» What is expected:
Copy every line of the material below word for word, changing nothing.

Extracted data entries

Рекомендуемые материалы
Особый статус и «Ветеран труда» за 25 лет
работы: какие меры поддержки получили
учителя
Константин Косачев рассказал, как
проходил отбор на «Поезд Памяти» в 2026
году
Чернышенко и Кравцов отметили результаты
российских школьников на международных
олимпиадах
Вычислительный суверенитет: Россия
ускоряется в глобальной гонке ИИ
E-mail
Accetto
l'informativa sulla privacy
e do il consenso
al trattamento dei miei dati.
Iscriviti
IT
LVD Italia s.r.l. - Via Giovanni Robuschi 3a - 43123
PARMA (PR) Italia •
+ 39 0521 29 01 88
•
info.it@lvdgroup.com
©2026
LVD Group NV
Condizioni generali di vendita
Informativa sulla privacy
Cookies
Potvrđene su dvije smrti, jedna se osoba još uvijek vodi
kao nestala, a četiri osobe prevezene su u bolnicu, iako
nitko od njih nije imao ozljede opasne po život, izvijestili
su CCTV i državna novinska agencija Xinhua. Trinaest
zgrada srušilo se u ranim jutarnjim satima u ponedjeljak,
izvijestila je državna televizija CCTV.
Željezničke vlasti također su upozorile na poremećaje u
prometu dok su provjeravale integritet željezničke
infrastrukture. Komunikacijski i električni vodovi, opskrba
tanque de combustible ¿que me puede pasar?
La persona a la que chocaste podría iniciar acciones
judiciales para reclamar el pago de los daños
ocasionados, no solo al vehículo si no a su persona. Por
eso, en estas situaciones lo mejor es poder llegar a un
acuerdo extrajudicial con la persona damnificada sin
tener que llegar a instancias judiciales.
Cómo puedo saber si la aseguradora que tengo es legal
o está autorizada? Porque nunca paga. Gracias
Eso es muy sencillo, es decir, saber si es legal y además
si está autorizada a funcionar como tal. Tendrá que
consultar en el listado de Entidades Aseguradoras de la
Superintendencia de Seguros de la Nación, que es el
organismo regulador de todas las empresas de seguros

» Exercise answer:
Рекомендуемые материалы
Особый статус и «Ветеран труда» за 25 лет
работы: какие меры поддержки получили
учителя
Константин Косачев рассказал, как
проходил отбор на «Поезд Памяти» в 2026
году
Чернышенко и Кравцов отметили результаты
российских школьников на международных
олимпиадах
Вычислительный суверенитет: Россия
ускоряется в глобальной гонке ИИ
E-mail
Accetto
l'informativa sulla privacy
e do il consenso
al trattamento dei miei dati.
Iscriviti
IT
LVD Italia s.r.l. - Via Giovanni Robuschi 3a - 43123
PARMA (PR) Italia •
+ 39 0521 29 01 88
•
info.it@lvdgroup.com
©2026
LVD Group NV
Condizioni generali di vendita
Informativa sulla privacy
Cookies
Potvrđene su dvije smrti, jedna se osoba još uvijek vodi
kao nestala, a četiri osobe prevezene su u bolnicu, iako
nitko od njih nije imao ozljede opasne po život, izvijestili
su CCTV i državna novinska agencija Xinhua. Trinaest
zgrada srušilo se u ranim jutarnjim satima u ponedjeljak,
izvijestila je državna televizija CCTV.
Željezničke vlasti također su upozorile na poremećaje u
prometu dok su provjeravale integritet željezničke
infrastrukture. Komunikacijski i električni vodovi, opskrba
tanque de combustible ¿que me puede pasar?
La persona a la que chocaste podría iniciar acciones
judiciales para reclamar el pago de los daños
ocasionados, no solo al vehículo si no a su persona. Por
eso, en estas situaciones lo mejor es poder llegar a un
acuerdo extrajudicial con la persona damnificada sin
tener que llegar a instancias judiciales.
Cómo puedo saber si la aseguradora que tengo es legal
o está autorizada? Porque nunca paga. Gracias
Eso es muy sencillo, es decir, saber si es legal y además
si está autorizada a funcionar como tal. Tendrá que
consultar en el listado de Entidades Aseguradoras de la
Superintendencia de Seguros de la Nación, que es el
organismo regulador de todas las empresas de seguros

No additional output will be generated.